Occupational surname for one who fulls (thickens and cleans) wool cloth.
Fuller began as an English occupational surname for someone who fulled cloth — a skilled step in medieval textile production in which woven woollen fabric was cleansed, thickened, and felted by soaking and pounding it, traditionally by treading it underfoot in water and fulling earth. The occupation was common enough throughout medieval England that Fuller became one of the country's most widespread surnames, alongside cognates like Tucker and Walker, which describe different stages of the same process. As a given name, Fuller belongs to the nineteenth-century American fashion for using distinguished family surnames as first names, a tradition that produced Emerson, Alcott, and Lincoln as given names in the same era.
The name's most intellectually prominent bearer is Richard Buckminster Fuller (1895–1983), the American architect, systems theorist, author, and futurist best known for popularising the geodesic dome. His work on tensegrity, synergetics, and resource efficiency made him a touchstone for ecological thinking and design optimism in the latter twentieth century; the carbon molecule C₆₀ is named buckminsterfullerene in his honour. He was, in his own words, a comprehensivist — someone who insisted on thinking about the whole system rather than any single part.

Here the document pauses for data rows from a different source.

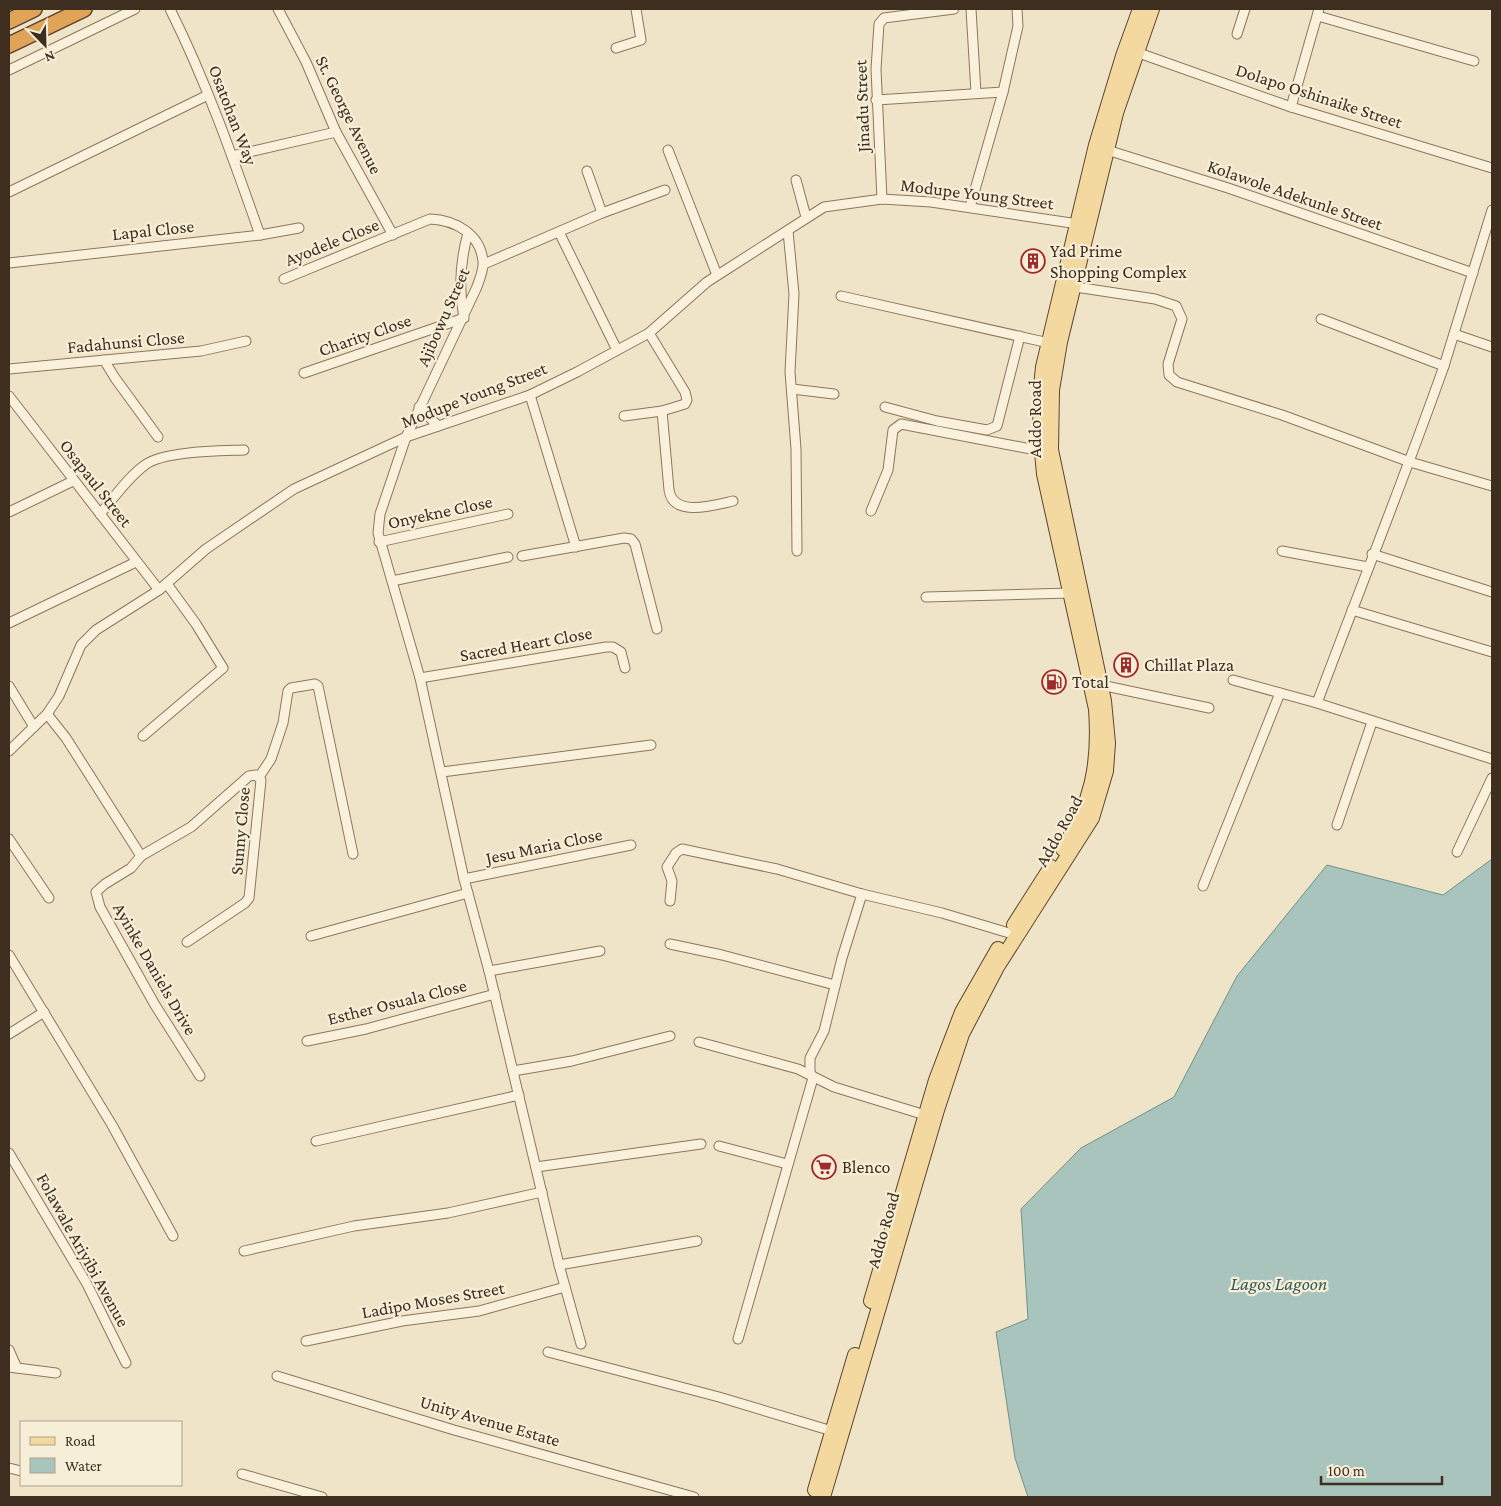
<svg xmlns="http://www.w3.org/2000/svg" width="1501" height="1506" font-family="'Crimson Pro',serif">
	<rect width="100%" height="100%" fill="#f0e4c8"/>
	<polygon fill="#a9c4bc" stroke="#6f938a" points="1492,859 1492,1497 1028,1497 1015,1458 996,1332 1028,1319 1021,1209 1081,1148 1174,1097 1237,976 1327,865 1443,895"/>
	<g fill="none" stroke-linecap="round" stroke-linejoin="round">
		<g stroke="#8d765c" stroke-width="11">
			<g id="street">
				<path d="M170,9C206,81 233,158 260,235"/>
				<polyline points="278,9 306,62 336,132 393,235"/>
				<polyline points="971,9 976,93"/>
				<polyline points="1318,16 1474,61"/>
				<polyline points="1237,34 1245,9"/>
				<polyline points="616,48 641,40 636,9"/>
				<polyline points="1136,52 1291,107 1492,168"/>
				<polyline points="9,70 135,9"/>
				<polyline points="876,100 1003,92"/>
				<polyline points="1291,107 1319,9"/>
				<polyline points="668,150 717,275"/>
				<polyline points="1107,150 1228,188 1473,273"/>
				<polyline points="232,156 336,132"/>
				<polyline points="587,171 602,213"/>
				<polyline points="796,180 806,217"/>
				<polyline points="9,192 208,95"/>
				<polyline points="882,199 876,69 879,24 884,18 954,9"/>
				<polyline points="970,207 1003,92 1018,26 1017,9"/>
				<polyline points="788,231 794,294 790,372 796,449 797,551"/>
				<polyline points="559,232 617,350"/>
				<polyline points="9,263 260,235 299,228"/>
				<polyline points="484,264 602,213 665,190"/>
				<path d="M284,279L430,219C455,220 481,234 483,262C484,270 479,281 476,289L406,437L380,514L378,533L420,678L464,879L489,971L559,1265L581,1344"/>
				<polyline points="1069,286 1155,299 1176,306 1182,319 1168,364 1169,375 1177,382 1282,415 1410,462 1492,486"/>
				<polyline points="841,296 1049,343"/>
				<polyline points="1321,319 1444,366 1492,210"/>
				<polyline points="1454,334 1492,347"/>
				<polyline points="104,360 115,378 158,437"/>
				<path d="M1444,366C1404,479 1359,591 1317,703L1492,759"/>
				<polyline points="9,369 201,351 246,341"/>
				<path d="M304,373L464,318C458,288 460,262 468,233"/>
				<polyline points="792,389 834,394"/>
				<polyline points="530,395 576,547"/>
				<polyline points="9,396 159,590"/>
				<polyline points="419,407 438,426"/>
				<polyline points="885,407 937,421 987,430 997,426 1020,336"/>
				<path d="M662,411L669,490C673,518 715,505 733,501"/>
				<polyline points="624,416 662,411 685,404 687,400 685,392 649,333"/>
				<polyline points="871,511 888,470 893,430 901,424 1041,451"/>
				<polyline points="9,512 73,481"/>
				<path d="M100,514C114,498 127,478 145,465C163,451 220,451 244,450"/>
				<polyline points="379,542 508,514"/>
				<polyline points="1282,551 1368,567"/>
				<polyline points="1372,554 1492,592"/>
				<polyline points="522,556 624,538 631,539 635,544 657,629"/>
				<polyline points="392,581 508,557"/>
				<polyline points="926,597 1070,593"/>
				<polyline points="1352,610 1492,652"/>
				<polyline points="9,623 136,562"/>
				<polyline points="420,678 606,647 613,647 621,652 625,668"/>
				<polyline points="1233,680 1317,703"/>
				<polyline points="1101,685 1209,708"/>
				<polyline points="9,686 34,727"/>
				<polyline points="47,714 66,738 141,856"/>
				<polyline points="143,736 223,668 196,624 167,584"/>
				<polyline points="9,751 47,714 59,696 81,645 96,630 159,590 206,549 294,489 406,437 530,395 577,372 649,333 707,282 824,207 882,199 931,202 1078,224"/>
				<polyline points="442,772 651,745"/>
				<polyline points="259,777 271,759 283,723 288,691 291,688 315,684 318,686 353,854"/>
				<polyline points="1337,825 1372,722"/>
				<polyline points="9,839 49,898"/>
				<polyline points="1457,852 1492,778"/>
				<polyline points="464,879 631,845"/>
				<polyline points="1203,886 1280,693"/>
				<polyline points="670,901 672,881 667,867 676,853 682,849 777,869 862,894 942,913 1009,933"/>
				<polyline points="311,936 468,893"/>
				<polyline points="187,942 245,903 249,898 261,780 256,775 249,776 191,827 141,856 131,868 105,884 96,892 100,907 155,1005 200,1076"/>
				<polyline points="670,944 722,955 835,985"/>
				<polyline points="9,955 112,1125 173,1236"/>
				<polyline points="489,971 600,951"/>
				<polyline points="9,1034 44,1012"/>
				<polyline points="307,1041 366,1029 495,994"/>
				<polyline points="699,1042 798,1069 834,1087 925,1115"/>
				<polyline points="513,1071 572,1061 670,1036"/>
				<polyline points="316,1141 519,1095"/>
				<polyline points="719,1146 787,1164"/>
				<polyline points="9,1153 87,1284 126,1363"/>
				<polyline points="536,1167 701,1144"/>
				<polyline points="244,1251 354,1226 448,1213 542,1192"/>
				<polyline points="559,1265 697,1241"/>
				<polyline points="738,1339 813,1078 810,1072 810,1058 824,1031 842,958 862,894"/>
				<polyline points="306,1341 402,1321 479,1311 565,1287"/>
				<polyline points="9,1350 17,1368 9,1367"/>
				<polyline points="548,1352 719,1397 832,1431"/>
				<polyline points="17,1368 56,1373"/>
				<polyline points="277,1376 454,1430 694,1497"/>
				<polyline points="9,1468 21,1471"/>
				<polyline points="242,1474 322,1497"/>
			</g>
		</g>
		<g stroke="#5b4430" stroke-width="16">
			<g id="primary">
				<path d="M1063,849C1092,802 1100,764 1096,709L1044,474L1040,431L1041,387L1043,367L1096,145L1123,56L1140,9"/>
				<polyline points="1014,925 1051,867"/>
				<polyline points="871,1301 936,1080 962,1012 998,949"/>
				<polyline points="815,1490 855,1355"/>
				<polyline points="823,1497 937,1110 962,1034 997,967 1092,818 1106,771 1108,743 1104,701 1051,450 1052,390 1060,342 1116,113 1152,9"/>
			</g>
		</g>
		<g stroke="#5b4430" stroke-width="18">
			<g id="highway">
				<polyline points="9,21 34,9"/>
				<polyline points="9,45 84,9"/>
			</g>
		</g>
		<use href="#street" stroke="#faf1dc" stroke-width="9"/>
		<use href="#primary" stroke="#f3d9a0" stroke-width="14"/>
		<use href="#highway" stroke="#e0a458" stroke-width="15"/>
	</g>
	<defs>
		<g id="building-ring" transform="scale(1.25)"><circle r="9.5" fill="#f7eed8" stroke="#9e2a2b" stroke-width="1.5"/><path d="M-4-6H4V6H1V3H-1V6H-4ZM-2.5-4.3h1.7v1.8h-1.7ZM.8-4.3h1.7v1.8H.8ZM-2.5-1h1.7V.8h-1.7ZM.8-1h1.7V.8H.8Z" fill="#9e2a2b"/></g>
		<g id="fuel-ring" transform="scale(1.25)"><circle r="9.5" fill="#f7eed8" stroke="#9e2a2b" stroke-width="1.5"/><path d="M-5.5-6h7V0h2V4h1.3V-2.5L3-4.5l.8-.8L6-3V5H2.5V1h-1V6h-7ZM-4.2-4.7v3.2H.2V-4.7Z" fill="#9e2a2b"/></g>
		<g id="supermarket-ring" transform="scale(1.25)"><circle r="9.5" fill="#f7eed8" stroke="#9e2a2b" stroke-width="1.5"/><path d="M-6-5.5h2.5l.6 2H6L4.5 2H-2.5L-4.4-4H-6ZM-1.5 3.2a1.3 1.3 0 1 0 .1 0ZM3 3.2a1.3 1.3 0 1 0 .1 0Z" fill="#9e2a2b"/></g>
	</defs>
	<g fill-rule="evenodd">
		<use href="#building-ring" x="1033" y="261"/>
		<use href="#building-ring" x="1126" y="665"/>
		<use href="#fuel-ring" x="1054" y="682"/>
		<use href="#supermarket-ring" x="824" y="1167"/>
	</g>
	<g text-anchor="middle" dominant-baseline="central" stroke-width="4.5" stroke-linejoin="round" paint-order="stroke">
		<g font-size="18" fill="#3d2e20" stroke="#f7eed8">
			<text transform="translate(1319 96) rotate(18)">Dolapo Oshinaike Street</text>
			<text transform="translate(862 106) rotate(-92)">Jinadu Street</text>
			<text transform="translate(233 115) rotate(69)">Osatohan Way</text>
			<text transform="translate(349 115) rotate(64)">St. George Avenue</text>
			<text transform="translate(977 194) rotate(7)">Modupe Young Street</text>
			<text transform="translate(1295 195) rotate(19)">Kolawole Adekunle Street</text>
			<text transform="translate(153 230) rotate(-6)">Lapal Close</text>
			<text transform="translate(332 242) rotate(-22)">Ayodele Close</text>
			<text transform="translate(443 317) rotate(-66)">Ajibowu Street</text>
			<text transform="translate(365 335) rotate(-19)">Charity Close</text>
			<text transform="translate(126 342) rotate(-5)">Fadahunsi Close</text>
			<text transform="translate(474 395) rotate(-21)">Modupe Young Street</text>
			<text transform="translate(1035 419) rotate(-90)">Addo Road</text>
			<text transform="translate(96 483) rotate(52)">Osapaul Street</text>
			<text transform="translate(440 512) rotate(-12)">Onyekne Close</text>
			<text transform="translate(526 644) rotate(-10)">Sacred Heart Close</text>
			<text transform="translate(240 831) rotate(-85)">Sunny Close</text>
			<text transform="translate(1059 831) rotate(-61)">Addo Road</text>
			<text transform="translate(544 846) rotate(-12)">Jesu Maria Close</text>
			<text transform="translate(155 969) rotate(60)">Ayinke Daniels Drive</text>
			<text transform="translate(397 1002) rotate(-14)">Esther Osuala Close</text>
			<text transform="translate(883 1230) rotate(-74)">Addo Road</text>
			<text transform="translate(83 1250) rotate(61)">Folawale Ariyibi Avenue</text>
			<text transform="translate(433 1300) rotate(-10)">Ladipo Moses Street</text>
			<text transform="translate(490 1421) rotate(16)">Unity Avenue Estate</text>
		</g>
		<g font-size="18" fill="#3d2e20" stroke="#f7eed8" text-anchor="start">
			<text x="1050" y="251">Yad Prime<tspan x="1050" dy="21">Shopping Complex</tspan></text>
			<text x="1144" y="665">Chillat Plaza</text>
			<text x="1072" y="682">Total</text>
			<text x="842" y="1167">Blenco</text>
		</g>
		<g font-size="19" font-style="italic" fill="#2f5d5a" stroke="#f7eed8">
			<text x="1279" y="1283">Lagos Lagoon</text>
		</g>
	</g>
	<rect width="1501" height="1506" fill="none" stroke="#3d2e20" stroke-width="20"/>
	<rect x="20" y="1421" width="162" height="65" fill="#f7eed8" stroke="#ada18e"/>
	<rect x="30" y="1437" width="25" height="8" fill="#f3d9a0" stroke="#ada18e"/>
	<text x="65" y="1446" font-size="15" fill="#3d2e20">Road</text>
	<rect x="30" y="1458" width="25" height="15" fill="#a9c4bc" stroke="#ada18e"/>
	<text x="65" y="1471" font-size="15" fill="#3d2e20">Water</text>
	<g transform="translate(45 45) rotate(157)" stroke="#f7eed8" stroke-width="4" paint-order="stroke">
	<path d="M0-4L9 19L0 12L-9 19Z" fill="#3d2e20"/>
	<text y="-8" font-size="14" font-weight="bold" text-anchor="middle" fill="#3d2e20">N</text>
	</g>
	<path d="M1321 1476v8h121v-8" fill="none" stroke="#3d2e20" stroke-width="2.5"/>
	<text x="1328" y="1476" font-size="15" fill="#3d2e20" stroke="#f7eed8" stroke-width="4" paint-order="stroke">100 m</text>
</svg>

As a first name in current use, Fuller is part of the broad move toward surname-style given names that has been reshaping English-language naming for two decades. It sits alongside Archer, Fletcher, and Thatcher — trades-derived surnames with a sturdy Anglo-Saxon texture. It is strong without being heavy, has a clear single nickname (Full is unlikely; Ful is an option, but most bearers simply go by Fuller), and carries an unassuming intellectual pedigree via Buckminster that parents with a design or sustainability bent often find quietly appealing.